Blockchain could also track our day-to-day activities. When linked with data generated through the Internet of Things, blockchain can record and verify that an employee was at a certain office location on workdays via location data, or track customers’ shopping habits through their payment data.

In short, blockchain enables us to track and authenticate that we have firsthand knowledge of the products and services that we are reviewing.

Early-stage startups missing the mark?

Reviews are big business—so much so that one man is being sued in the U.S. for a three-star review he left on TripAdvisor. The lawsuit alleges that he did not go on a specific tour that as he claimed he had been on in his review. Using blockchain, the tour operator would be able to quickly verify this information.

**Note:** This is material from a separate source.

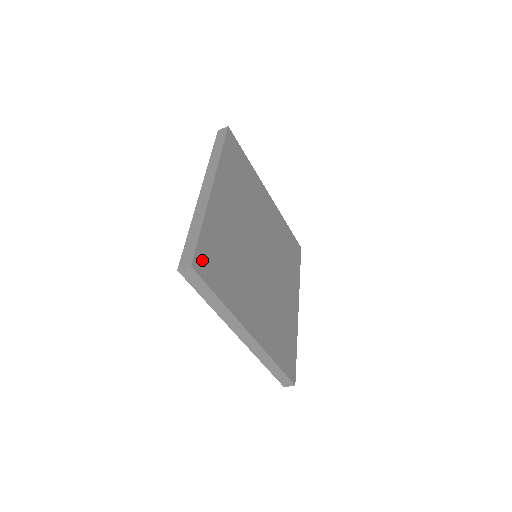
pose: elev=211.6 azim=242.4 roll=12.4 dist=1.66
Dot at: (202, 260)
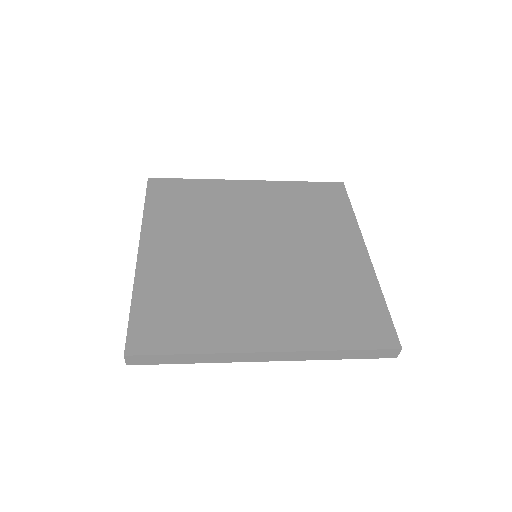
Dot at: (142, 336)
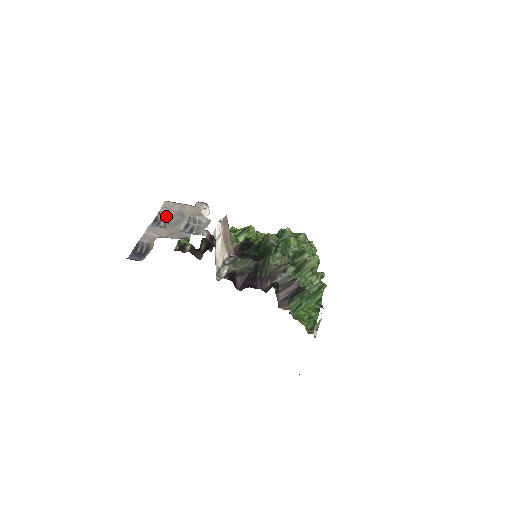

Blockchain will be fundamental in the creation of new and radically transparent versions of review sites like Yelp, Glassdoor and TripAdvisor.

Indeed, the system’s radical transparency is already transforming other industries. All Public Art uses blockchain to verify the provenance of works of art. The core principles of blockchain—namely, its ability to authenticate and verify transactions—can easily and quickly guarantee the validity of a previous transaction, thereby confirming the ownership of the artwork.

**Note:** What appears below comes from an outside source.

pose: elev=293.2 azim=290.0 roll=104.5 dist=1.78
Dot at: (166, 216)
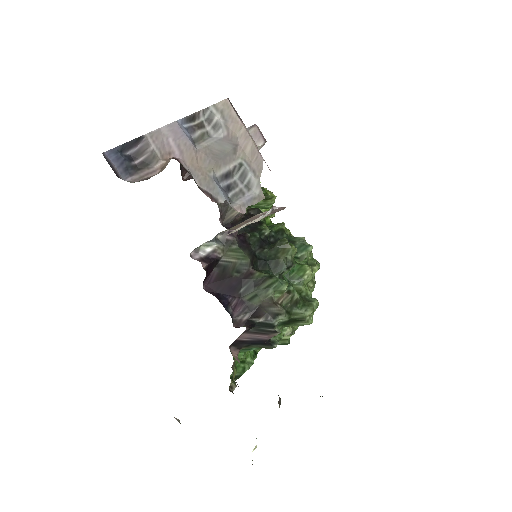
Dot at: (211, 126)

But startups using blockchain to verify online product reviews, such as Zapit and Revain, are currently focusing on using cryptocurrency to pay users when they post true and accurate reviews. But blockchain is capable of far more than simply offering an “incentive for honesty.” Instead, a review could be immediately authenticated by checking a user’s ID and their transaction and location history on the decentralized database.

The downsides of anonymity

User anonymity is central to the spirit and personality of sites like Reddit and niche networks such as Amino apps. Usernames can be basic or creative, and do not need to reference the user’s actual real-world identity, which helps to foster communities where people feel free to express their opinions. At the same time, anonymity also frees individuals to express hateful views and make threatening remarks that, without the internet’s veil of namelessness, they may not make. But when it comes to looking for unbiased information to help make purchasing decisions, anonymity is not helpful to other potential customers: how can they trust the review, when for all they know it could be written an entirely made-up character?

Sites that have systems of verification are more credible. Apps like Uber, Turo and Airbnb are tied to Facebook accounts and credit cards. Face ID, thumbprints and other verification methods give users confidence in the reviews; they also make users care about the reviews they receive as a “guest” or “rider,” because those ratings will follow them around afterwards. Obviously, it would be easy to create accounts on these platforms under a shell account, but these methods—documentation, user data, facial recognition—are solving issues of verification.

Soon, this conversation may take on a higher level of importance, especially now that AI bots are able to write reviews that are strangely convincing. In fact, it will soon be impossible to tell the difference between reviews written by bots and those written by real people.

Therefore, blockchain’s contributions to radical transparency and an increase in trustworthiness on the web is a positive development. It may be the innovation that puts our minds at ease about fake news and fake reviews.

Being realistic about implementation

However, verification and decentralization do not necessarily go hand in hand.

Imagine that Walmart uses blockchain technologies to track apples from the farm to their store to your table. How do you know the apples you bought are actually organic or from a certain farm if Walmart owns every node on the chain? At the beginning of the chain you are trusting that farmer; throughout the rest of the chain, you are trusting Walmart the same as you would without the blockchain.

Verification protocols need to be incorporated with the wealth of data available and a certain amount of decentralization to make any sense. When it comes to creating a more trustworthy world, blockchain holds incredible promise; however, there is still a ways to go.